Clients are welcomed at reception area where the receptionists stand rather than sit, a wall of specially branded water bottles behind them. They are then ushered to a central bespoke communal table complete with magazine stands and a children’s toy area, served refreshments and offered practical and friendly advice on healthy living. Doctors are not confined to individual closed rooms but give medical advice in transparent meeting rooms. One large space with glass walls combines all the gym facilities for physical health checks and physiotherapy sessions and can be viewed from the central table where clients sit waiting to be seen by specialists. Clients are surrounded by activity, communication and people gaining back their health.

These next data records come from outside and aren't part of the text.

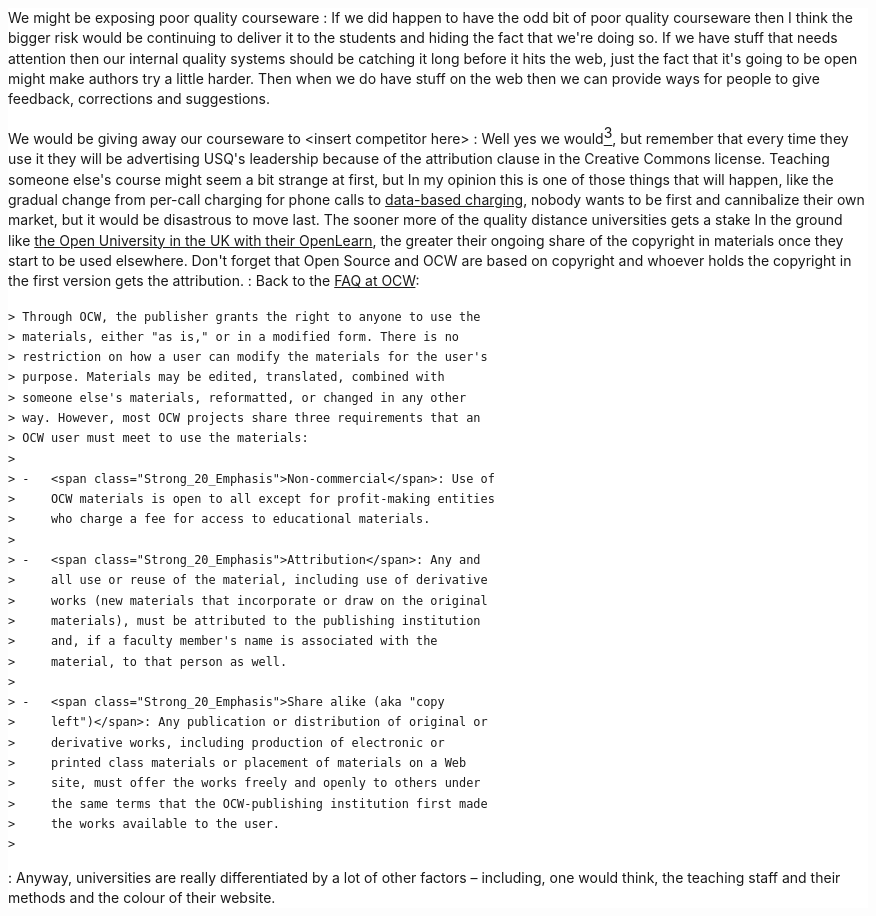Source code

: We might be exposing poor quality courseware
:   If we did happen to have the odd bit of poor quality courseware then
    I think the bigger risk would be continuing to deliver it to the
    students and hiding the fact that we're doing so. If we have stuff
    that needs attention then our internal quality systems should be
    catching it long before it hits the web, just the fact that it's
    going to be open might make authors try a little harder. Then when
    we do have stuff on the web then we can provide ways for people to
    give feedback, corrections and suggestions.

We would be giving away our courseware to \<insert competitor here\>
:   Well yes we would[<span style="vertical-align: super;"><span
    class="endnote">3</span></span>](#ftn3), but remember that every
    time they use it they will be advertising USQ's leadership because
    of the attribution clause in the Creative Commons license. Teaching
    someone else's course might seem a bit strange at first, but In my
    opinion this is one of those things that will happen, like the
    gradual change from per-call charging for phone calls to [data-based
    charging](http://www.skype.com/campaigns/skypeon3/), nobody wants to
    be first and cannibalize their own market, but it would be
    disastrous to move last. The sooner more of the quality distance
    universities gets a stake In the ground like [the Open University in
    the UK with their OpenLearn](http://openlearn.open.ac.uk/), the
    greater their ongoing share of the copyright in materials once they
    start to be used elsewhere. Don't forget that Open Source and OCW
    are based on copyright and whoever holds the copyright in the first
    version gets the attribution.
:   Back to the [FAQ at
    OCW](http://www.ocwconsortium.org/help/148.html):

    > Through OCW, the publisher grants the right to anyone to use the
    > materials, either "as is," or in a modified form. There is no
    > restriction on how a user can modify the materials for the user's
    > purpose. Materials may be edited, translated, combined with
    > someone else's materials, reformatted, or changed in any other
    > way. However, most OCW projects share three requirements that an
    > OCW user must meet to use the materials:
    >
    > -   <span class="Strong_20_Emphasis">Non-commercial</span>: Use of
    >     OCW materials is open to all except for profit-making entities
    >     who charge a fee for access to educational materials.
    >
    > -   <span class="Strong_20_Emphasis">Attribution</span>: Any and
    >     all use or reuse of the material, including use of derivative
    >     works (new materials that incorporate or draw on the original
    >     materials), must be attributed to the publishing institution
    >     and, if a faculty member's name is associated with the
    >     material, to that person as well.
    >
    > -   <span class="Strong_20_Emphasis">Share alike (aka "copy
    >     left")</span>: Any publication or distribution of original or
    >     derivative works, including production of electronic or
    >     printed class materials or placement of materials on a Web
    >     site, must offer the works freely and openly to others under
    >     the same terms that the OCW-publishing institution first made
    >     the works available to the user.
    >
:   Anyway, universities are really differentiated by a lot of other
    factors <span class="spCh spChx2013">–</span> including, one would
    think, the teaching staff and their methods and the colour of their
    website.
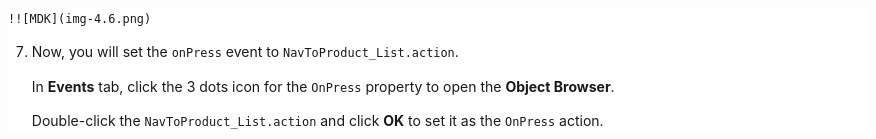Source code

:     !![MDK](img-4.6.png)


7. Now, you will set the `onPress` event to `NavToProduct_List.action`.

    In **Events** tab, click the 3 dots icon for the `OnPress` property to open the **Object Browser**.

    Double-click the `NavToProduct_List.action` and click **OK** to set it as the `OnPress` action.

We used a vibrant colour palette within the Vitality points and to add the feel of a living room and inject comfort and colour into the space, large Reflections In Ink rugs in bold colours defined different areas. A unifying floral motif runs throughout the centre as the flowing hand drawn lines of the rose design on the rugs are also seen as frosting on the glass walls between the waiting area and doctor’s rooms, allowing some privacy and creating subtle visual coherence throughout.